Transcribe the records below exactly as they appear, omitting any pictures.

[Material provided Boundary: Start]

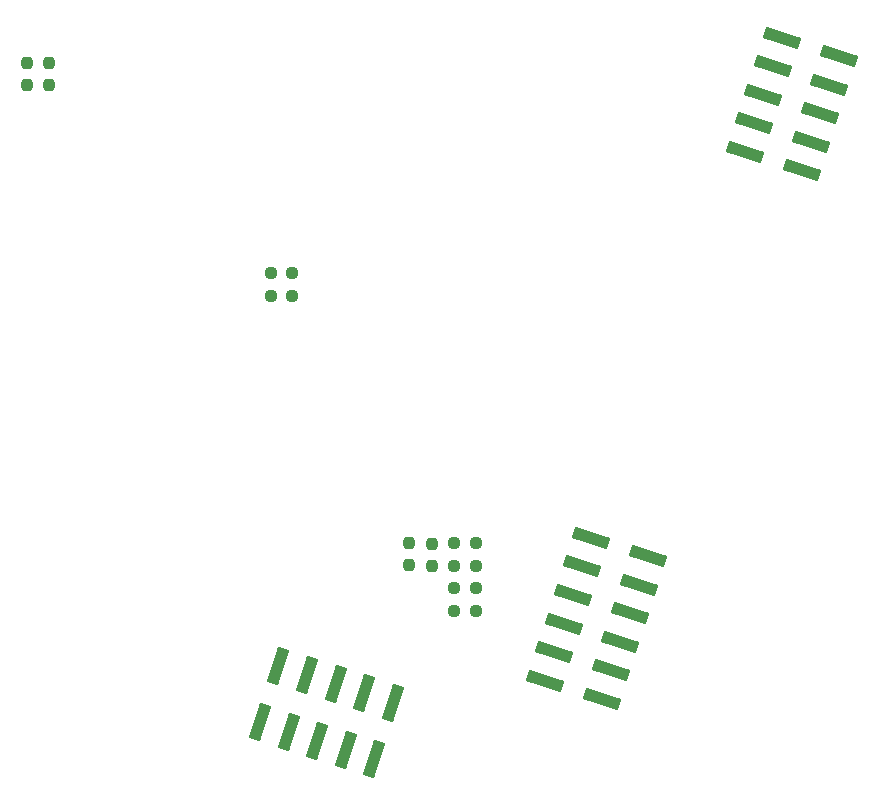
<source format=gbr>
%TF.GenerationSoftware,KiCad,Pcbnew,(6.0.2)*%
%TF.CreationDate,2022-05-01T12:50:51-07:00*%
%TF.ProjectId,controller,636f6e74-726f-46c6-9c65-722e6b696361,rev?*%
%TF.SameCoordinates,Original*%
%TF.FileFunction,Paste,Top*%
%TF.FilePolarity,Positive*%
%FSLAX46Y46*%
G04 Gerber Fmt 4.6, Leading zero omitted, Abs format (unit mm)*
G04 Created by KiCad (PCBNEW (6.0.2)) date 2022-05-01 12:50:51*
%MOMM*%
%LPD*%
G01*
G04 APERTURE LIST*
G04 Aperture macros list*
%AMRoundRect*
0 Rectangle with rounded corners*
0 $1 Rounding radius*
0 $2 $3 $4 $5 $6 $7 $8 $9 X,Y pos of 4 corners*
0 Add a 4 corners polygon primitive as box body*
4,1,4,$2,$3,$4,$5,$6,$7,$8,$9,$2,$3,0*
0 Add four circle primitives for the rounded corners*
1,1,$1+$1,$2,$3*
1,1,$1+$1,$4,$5*
1,1,$1+$1,$6,$7*
1,1,$1+$1,$8,$9*
0 Add four rect primitives between the rounded corners*
20,1,$1+$1,$2,$3,$4,$5,0*
20,1,$1+$1,$4,$5,$6,$7,0*
20,1,$1+$1,$6,$7,$8,$9,0*
20,1,$1+$1,$8,$9,$2,$3,0*%
%AMRotRect*
0 Rectangle, with rotation*
0 The origin of the aperture is its center*
0 $1 length*
0 $2 width*
0 $3 Rotation angle, in degrees counterclockwise*
0 Add horizontal line*
21,1,$1,$2,0,0,$3*%
G04 Aperture macros list end*
%ADD10RoundRect,0.237500X-0.237500X0.250000X-0.237500X-0.250000X0.237500X-0.250000X0.237500X0.250000X0*%
%ADD11RoundRect,0.237500X-0.250000X-0.237500X0.250000X-0.237500X0.250000X0.237500X-0.250000X0.237500X0*%
%ADD12RoundRect,0.237500X0.237500X-0.250000X0.237500X0.250000X-0.237500X0.250000X-0.237500X-0.250000X0*%
%ADD13RotRect,3.150000X1.000000X162.000000*%
%ADD14RotRect,3.150000X1.000000X252.000000*%
%ADD15RoundRect,0.237500X0.250000X0.237500X-0.250000X0.237500X-0.250000X-0.237500X0.250000X-0.237500X0*%
G04 APERTURE END LIST*
D10*
%TO.C,R6*%
X120015000Y-61595000D03*
X120015000Y-63420000D03*
%TD*%
D11*
%TO.C,R15*%
X138787500Y-79375000D03*
X140612500Y-79375000D03*
%TD*%
D12*
%TO.C,R21*%
X150495000Y-104060000D03*
X150495000Y-102235000D03*
%TD*%
D13*
%TO.C,J2*%
X183722932Y-70651219D03*
X178920097Y-69090683D03*
X184507836Y-68235535D03*
X179705000Y-66675000D03*
X185292739Y-65819852D03*
X180489903Y-64259316D03*
X186077642Y-63404168D03*
X181274806Y-61843633D03*
X186862545Y-60988485D03*
X182059710Y-59427949D03*
%TD*%
D14*
%TO.C,J3*%
X149100684Y-115719904D03*
X147540148Y-120522739D03*
X146685000Y-114935000D03*
X145124465Y-119737836D03*
X144269317Y-114150097D03*
X142708781Y-118952933D03*
X141853633Y-113365194D03*
X140293098Y-118168030D03*
X139437950Y-112580291D03*
X137877414Y-117383126D03*
%TD*%
D11*
%TO.C,R16*%
X138787500Y-81280000D03*
X140612500Y-81280000D03*
%TD*%
D15*
%TO.C,R14*%
X156130000Y-102235000D03*
X154305000Y-102235000D03*
%TD*%
D10*
%TO.C,R7*%
X118110000Y-61595000D03*
X118110000Y-63420000D03*
%TD*%
D11*
%TO.C,R17*%
X154305000Y-107950000D03*
X156130000Y-107950000D03*
%TD*%
D12*
%TO.C,R20*%
X152400000Y-104140000D03*
X152400000Y-102315000D03*
%TD*%
D13*
%TO.C,J1*%
X166809160Y-115404477D03*
X162006324Y-113843941D03*
X167594063Y-112988793D03*
X162791228Y-111428257D03*
X168378966Y-110573110D03*
X163576131Y-109012574D03*
X169163869Y-108157426D03*
X164361034Y-106596890D03*
X169948772Y-105741743D03*
X165145937Y-104181207D03*
X170733676Y-103326059D03*
X165930840Y-101765523D03*
%TD*%
D11*
%TO.C,R13*%
X154305000Y-104140000D03*
X156130000Y-104140000D03*
%TD*%
%TO.C,R18*%
X154305000Y-106045000D03*
X156130000Y-106045000D03*
%TD*%
M02*

</source>
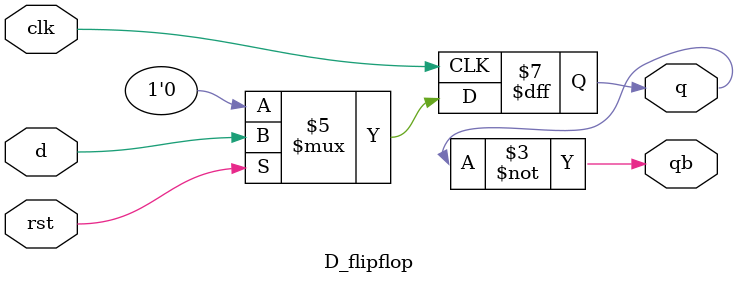
<source format=v>
`timescale 1ns / 1ps
module D_flipflop(q,qb,clk,rst,d);
input d,clk,rst;
output reg q;
output qb;
always@(posedge clk)
begin
if(!rst)
q=1'b0; 
else 
q=d;
end
assign qb=~q;
endmodule

</source>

[Material provided Boundary: End]

» **Answer for the task**
<source format=gbr>
%TF.GenerationSoftware,KiCad,Pcbnew,(6.0.2)*%
%TF.CreationDate,2022-05-01T12:50:51-07:00*%
%TF.ProjectId,controller,636f6e74-726f-46c6-9c65-722e6b696361,rev?*%
%TF.SameCoordinates,Original*%
%TF.FileFunction,Paste,Top*%
%TF.FilePolarity,Positive*%
%FSLAX46Y46*%
G04 Gerber Fmt 4.6, Leading zero omitted, Abs format (unit mm)*
G04 Created by KiCad (PCBNEW (6.0.2)) date 2022-05-01 12:50:51*
%MOMM*%
%LPD*%
G01*
G04 APERTURE LIST*
G04 Aperture macros list*
%AMRoundRect*
0 Rectangle with rounded corners*
0 $1 Rounding radius*
0 $2 $3 $4 $5 $6 $7 $8 $9 X,Y pos of 4 corners*
0 Add a 4 corners polygon primitive as box body*
4,1,4,$2,$3,$4,$5,$6,$7,$8,$9,$2,$3,0*
0 Add four circle primitives for the rounded corners*
1,1,$1+$1,$2,$3*
1,1,$1+$1,$4,$5*
1,1,$1+$1,$6,$7*
1,1,$1+$1,$8,$9*
0 Add four rect primitives between the rounded corners*
20,1,$1+$1,$2,$3,$4,$5,0*
20,1,$1+$1,$4,$5,$6,$7,0*
20,1,$1+$1,$6,$7,$8,$9,0*
20,1,$1+$1,$8,$9,$2,$3,0*%
%AMRotRect*
0 Rectangle, with rotation*
0 The origin of the aperture is its center*
0 $1 length*
0 $2 width*
0 $3 Rotation angle, in degrees counterclockwise*
0 Add horizontal line*
21,1,$1,$2,0,0,$3*%
G04 Aperture macros list end*
%ADD10RoundRect,0.237500X-0.237500X0.250000X-0.237500X-0.250000X0.237500X-0.250000X0.237500X0.250000X0*%
%ADD11RoundRect,0.237500X-0.250000X-0.237500X0.250000X-0.237500X0.250000X0.237500X-0.250000X0.237500X0*%
%ADD12RoundRect,0.237500X0.237500X-0.250000X0.237500X0.250000X-0.237500X0.250000X-0.237500X-0.250000X0*%
%ADD13RotRect,3.150000X1.000000X162.000000*%
%ADD14RotRect,3.150000X1.000000X252.000000*%
%ADD15RoundRect,0.237500X0.250000X0.237500X-0.250000X0.237500X-0.250000X-0.237500X0.250000X-0.237500X0*%
G04 APERTURE END LIST*
D10*
%TO.C,R6*%
X120015000Y-61595000D03*
X120015000Y-63420000D03*
%TD*%
D11*
%TO.C,R15*%
X138787500Y-79375000D03*
X140612500Y-79375000D03*
%TD*%
D12*
%TO.C,R21*%
X150495000Y-104060000D03*
X150495000Y-102235000D03*
%TD*%
D13*
%TO.C,J2*%
X183722932Y-70651219D03*
X178920097Y-69090683D03*
X184507836Y-68235535D03*
X179705000Y-66675000D03*
X185292739Y-65819852D03*
X180489903Y-64259316D03*
X186077642Y-63404168D03*
X181274806Y-61843633D03*
X186862545Y-60988485D03*
X182059710Y-59427949D03*
%TD*%
D14*
%TO.C,J3*%
X149100684Y-115719904D03*
X147540148Y-120522739D03*
X146685000Y-114935000D03*
X145124465Y-119737836D03*
X144269317Y-114150097D03*
X142708781Y-118952933D03*
X141853633Y-113365194D03*
X140293098Y-118168030D03*
X139437950Y-112580291D03*
X137877414Y-117383126D03*
%TD*%
D11*
%TO.C,R16*%
X138787500Y-81280000D03*
X140612500Y-81280000D03*
%TD*%
D15*
%TO.C,R14*%
X156130000Y-102235000D03*
X154305000Y-102235000D03*
%TD*%
D10*
%TO.C,R7*%
X118110000Y-61595000D03*
X118110000Y-63420000D03*
%TD*%
D11*
%TO.C,R17*%
X154305000Y-107950000D03*
X156130000Y-107950000D03*
%TD*%
D12*
%TO.C,R20*%
X152400000Y-104140000D03*
X152400000Y-102315000D03*
%TD*%
D13*
%TO.C,J1*%
X166809160Y-115404477D03*
X162006324Y-113843941D03*
X167594063Y-112988793D03*
X162791228Y-111428257D03*
X168378966Y-110573110D03*
X163576131Y-109012574D03*
X169163869Y-108157426D03*
X164361034Y-106596890D03*
X169948772Y-105741743D03*
X165145937Y-104181207D03*
X170733676Y-103326059D03*
X165930840Y-101765523D03*
%TD*%
D11*
%TO.C,R13*%
X154305000Y-104140000D03*
X156130000Y-104140000D03*
%TD*%
%TO.C,R18*%
X154305000Y-106045000D03*
X156130000Y-106045000D03*
%TD*%
M02*

</source>
<source format=v>
`timescale 1ns / 1ps
module D_flipflop(q,qb,clk,rst,d);
input d,clk,rst;
output reg q;
output qb;
always@(posedge clk)
begin
if(!rst)
q=1'b0; 
else 
q=d;
end
assign qb=~q;
endmodule

</source>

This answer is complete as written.